There is a basic design study that we have students do in the design department and we discuss it a lot: “Calculated Randomness” (Calculated Randomness). Students have a hard time trying to think about and imagine such a topic, and the environment in which it is raised leads to a lesson that is fueled by a lot of discussion and aphorisms.
Indeed, this is a statement that contains contradictions in itself. If we calculate, how can we talk about randomness? Or if we are talking about the random, where is the math in that? The subject unravels a little more when we start talking about examples: pebbles by the sea, or shantytowns clustered on the side of a hill, and so on. Examples like these make it easier to imagine the issue. These are situations or scenes that, although they create images without the idea of a complete order, create a general characteristic, a pattern, and for this reason they are pleasing or beautiful to our eyes and inspire us to photograph or paint them. Maybe the sounds of vendors in an old bazaar, the murmurs of people, the sounds of spoons hitting tea cups in a teahouse, or the smells in a place like this could create such a harmony in total.
So why is there an emphasis on being “calculated” in this statement in such a flow? Because future designers, as agents of an intervention, have responsibilities. I mean, how can we design such a state of randomness, or how can we create it? How can we talk about design or calculation when the examples given involve precisely those situations that were not calculated and unplanned?
For years in my classes, we have discussed this issue with students. It has been an interesting subject that I often feel the need to refer to in their own projects, making us smile a little. But it’s only recently that it has moved out of the realm of design education and has become something that makes me think about design in a broader sense, even though it’s been carefully tied back to the subject of design.
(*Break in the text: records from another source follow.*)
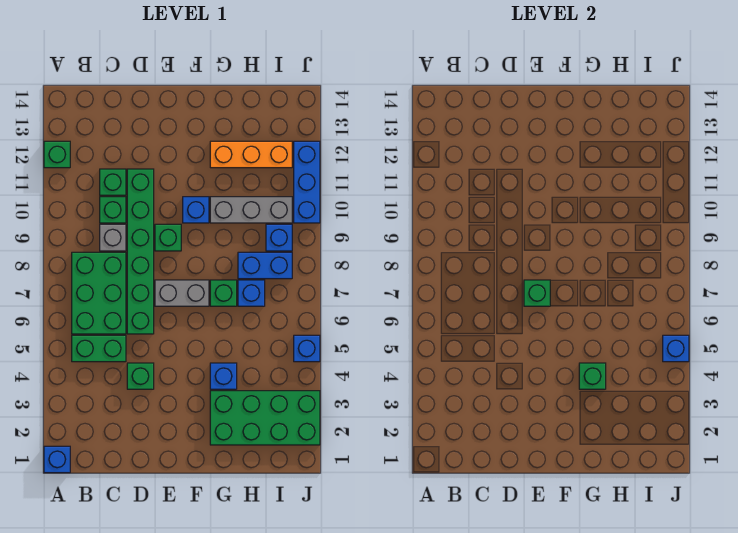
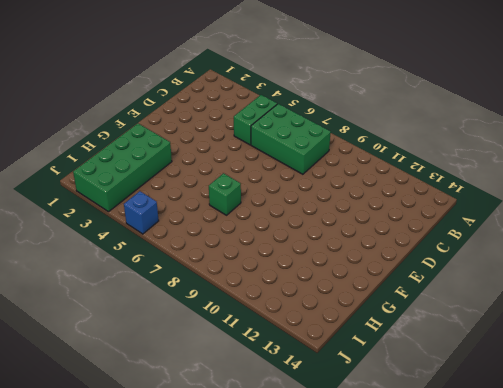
none -> blue 1x1 brick [44,446,70,473]
none -> green 1x1 brick [44,141,70,168]
none -> grey 1x1 brick [100,224,126,251]

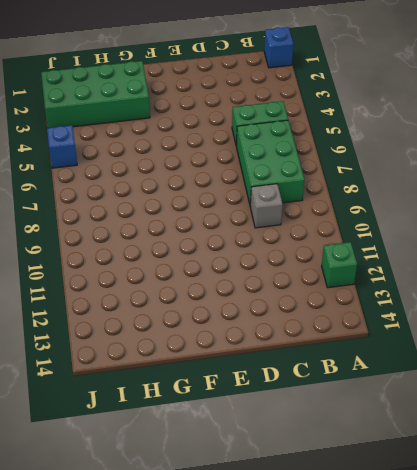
none -> green 1x1 brick [100,197,126,223]
none -> green 1x1 brick [100,169,126,195]
none -> green 1x1 brick [127,363,154,389]

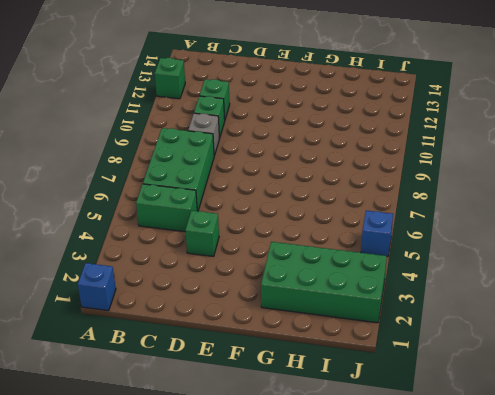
none -> green 1x6 brick [127,169,154,334]
none -> grey 1x2 brick [155,280,209,306]
none -> green 1x1 brick [155,224,181,251]

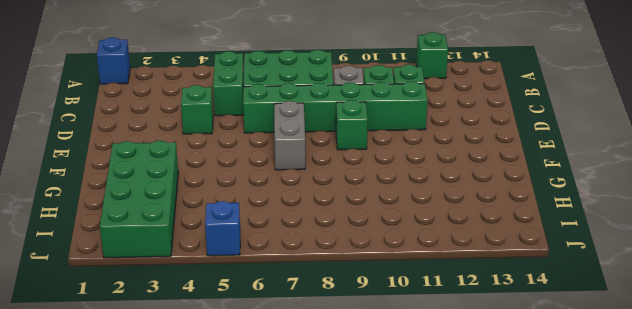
none -> blue 1x1 brick [183,197,209,223]
none -> blue 1x1 brick [210,363,237,389]
none -> green 1x1 brick [210,280,237,306]

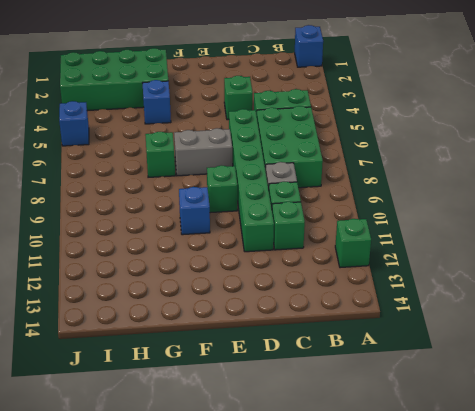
none -> grey 1x3 brick [210,197,292,223]
none -> orange 1x3 brick [210,141,292,168]
none -> blue 1x1 brick [238,280,265,306]

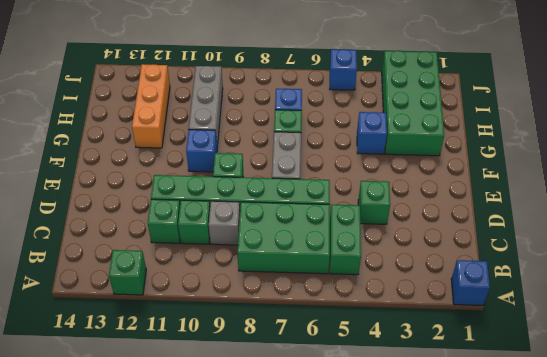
none -> blue 1x2 brick [238,252,292,279]
none -> blue 1x1 brick [266,224,292,251]
none -> blue 1x3 brick [294,141,320,223]

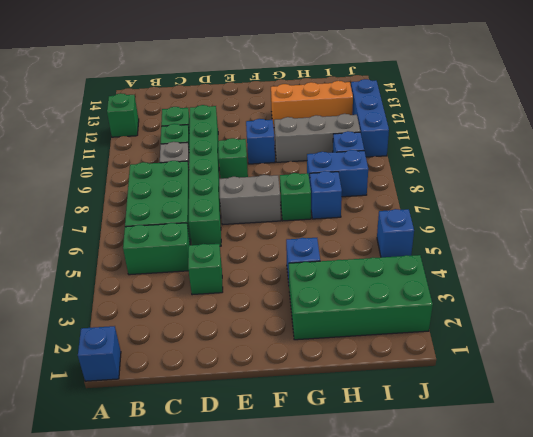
none -> green 1x1 brick [524,280,550,306]
none -> green 1x1 brick [579,363,606,389]
none -> blue 1x1 brick [663,335,689,362]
There are many things that we cannot foresee or predict in the life we live. That the future is an enigma is the essence of life. Or one of the strangest rules of this game. There are always strange unexpected things that we think we can predict a little bit, but we don’t really know. This perhaps corresponds to what we call “haphazard”. However, when we stop and take a look at our lives, we often realize that in the longer term we have been in a kind of pattern, a calculated pattern. What we call “wisdom” is perhaps the manifestation of this pattern, that moment of realization, that sense of “calculatedness”. It’s a pattern that can be recognized when you look from above and from a distance, or when enough time has passed.
Would it be more accurate, then, to say “random calculatedness” rather than “calculated randomness” for a human being who ultimately sees an image of a pattern and for such a sum of perception? It is not a big deal, there is no need to bring the chicken and egg story here again.
I think it is hidden in the wonderful Turkish translation of the word “randomness”: “gelişi güzel”, that is literally, “beautifully coming”, which means looking at life and what we experience from within a culture that sees what comes as beautiful. A delicacy that sees the appearance and arrival of the beloved as beautiful as herself. A delicacy that sees the appearance and arrival of the beloved as beautiful as herself.
But without losing the surprise in the word “randomness”, to live by probing, sniffing, sniffing.